The Terrible Secret Of Space
Dir. Roy Ward Baker
Before there was Dr. Who, the British science fiction icon was Professor Bernard Quatermass. The Pit, adapted from a television series and the first of the Quatermass movies to be filmed in color is an absolutely standout, landmark horror movie from the British studio that knew how to do it. Hammer, of course best known for Peter Cushing and Christopher Lee Dracula flicks, produced The Pit, based in the fictional Hobb’s End subway station where a excavation team uncovers what they first think to be an unexploded German bomb buried in the earth.
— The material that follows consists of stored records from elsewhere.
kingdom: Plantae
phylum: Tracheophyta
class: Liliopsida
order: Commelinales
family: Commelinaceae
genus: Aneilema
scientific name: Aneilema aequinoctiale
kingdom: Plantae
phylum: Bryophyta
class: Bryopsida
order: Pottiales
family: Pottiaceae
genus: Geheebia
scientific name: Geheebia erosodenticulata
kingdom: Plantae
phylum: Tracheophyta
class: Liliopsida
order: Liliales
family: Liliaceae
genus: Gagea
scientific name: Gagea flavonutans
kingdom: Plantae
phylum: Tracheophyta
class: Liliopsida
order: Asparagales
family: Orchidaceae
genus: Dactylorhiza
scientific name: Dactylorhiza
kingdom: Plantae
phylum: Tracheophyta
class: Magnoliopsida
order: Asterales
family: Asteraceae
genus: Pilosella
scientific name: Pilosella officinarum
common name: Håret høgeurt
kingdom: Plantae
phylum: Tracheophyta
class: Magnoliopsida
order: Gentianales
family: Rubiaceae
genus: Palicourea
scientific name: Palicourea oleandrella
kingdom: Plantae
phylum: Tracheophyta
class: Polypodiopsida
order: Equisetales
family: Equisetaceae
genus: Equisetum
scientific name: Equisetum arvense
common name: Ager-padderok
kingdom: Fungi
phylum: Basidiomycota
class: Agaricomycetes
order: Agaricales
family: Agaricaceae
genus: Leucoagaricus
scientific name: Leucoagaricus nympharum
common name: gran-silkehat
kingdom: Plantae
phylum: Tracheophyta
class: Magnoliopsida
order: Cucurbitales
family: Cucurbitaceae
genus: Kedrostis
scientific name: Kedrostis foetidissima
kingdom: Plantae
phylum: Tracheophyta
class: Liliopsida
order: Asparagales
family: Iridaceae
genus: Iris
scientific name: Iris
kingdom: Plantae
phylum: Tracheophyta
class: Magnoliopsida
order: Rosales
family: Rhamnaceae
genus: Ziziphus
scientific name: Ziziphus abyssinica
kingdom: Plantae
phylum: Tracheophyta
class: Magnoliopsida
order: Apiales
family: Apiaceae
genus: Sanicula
However, it displays unusual properties and it’s not long before the military and Professor Quatermass are called in to investigate. The bomb is, in fact, an alien craft that contains the bodies of three beings that, even in death, emit an influence that causes the people nearby to act out violently. The truth about these creatures is pretty awesome and in typically British fashion, the end result is all hell breaking loose on the streets of London. Few movies are able to establish the sort of tension that The Pit does, nor can they sustain it for the entire running time but this horror from the stars plot maintains it with an unbelievably tight script and an excellent cast. It comes off like an episode of Dr. Who scripted by H.P. Lovecraft.
Dir. Tobe Hooper
After Poltergeist, Hooper became a hot item in Hollywood and for reasons beyond my comprehension, he struck a three picture deal with Golan/Globus, aka The Cannon Group. Yes, the same company that produced Death Wish 3 and the Breakin’ movies as well as just about every Chuck Norris flick. Out of the deal Hooper got to make The Texas Chainsaw Massacre 2 and Invaders From Mars, also among them is this adaptation of the novel, The Space Vampires. Hooper runs wild with the source material and to capitalize on all the hype surrounding Halley’s Comet returning to Earth, the script pits a joint NASA/ESA space mission to the comet where it discovers a giant dormant alien craft in the tail of the comet. Inside that are the bodies of three naked humanoids, two men and a woman. Once on board the space shuttle, their evil influences causes the crew to turn on each other and only one survivor, an American astronaut played by Steve Railsback, jettisons the escape pod and comes back to earth thinking that he destroyed the bodies of the vampires, but a rescue mission winds up bringing them back where they infect London’s population, stealing their “lifeforce” and turning them into raving zombies. Railsback, aided by an SAS agent, hit the streets looking for the female vampire, a beautiful and perpetually nude Mathilda May. Lifeforce is a lot of fun and features Steve Railsback making out with Patrick Stewart but it winds up feeling like a series of vignettes as our heroes run from scene to with panic stricken faces and a thin sheen of sweat. The ending, an absolutely ruined London, is incredibly cool and the whole movie rides like a tribute to the aforementioned Quatermass but it suffers from a savage chop job in the editorial department. Every scene seems loosely fitted to the last and next with little context. There are some great special effects and over the top performances but the real draw to this movie, if you ask anyone who has seen it, is the sustained nudity.
Dir. Curtis Harrington
In the mid-60’s, Roger Corman bought the rights to a bunch of sci-fi flicks produced in communist bloc, Europe. The original productions were remarkably robust and ambitious examples of socialist evangelism but in Corman’s hands, they were reduced to stock footage and cheap sources of special effects. Corman scripted several different movies and mined these movies for footage. He would then hire a cast and shoot a couple of different movies here. In this case, Corman produced this movie and then shot Voyage To The Prehistoric Planet, both featuring the legendary Basil Rathbone. Corman did this a couple of times, notably with Boris Karloff in his productions of The Raven and The Terror, both shot back to back using the same casts, costumes and sets. How’s that for efficiency? In Queen of Blood, an alien race on a dying planet contacts Earth and sends an emmisary out to meet us but her craft crash lands on Mars. An Earth vessel heads out to save her but en route back to Earth, it turns out that she is, in fact, a vampire and exsanguinates most of the cast, which includes Dennis Hopper and John Saxon. The cast also includes the late, great Forrest Ackerman who mined this premise to create the iconic comic book femme fatale, Vampirella. Don’t be fooled by it’s inclusion on this list as though it’s some kind of hidden gem. It’s quite the piece of crap, actually. A fun piece of crap full of cheesy sets and dialog but it’s lots of fun and loaded with wild overacting and an alluring villain.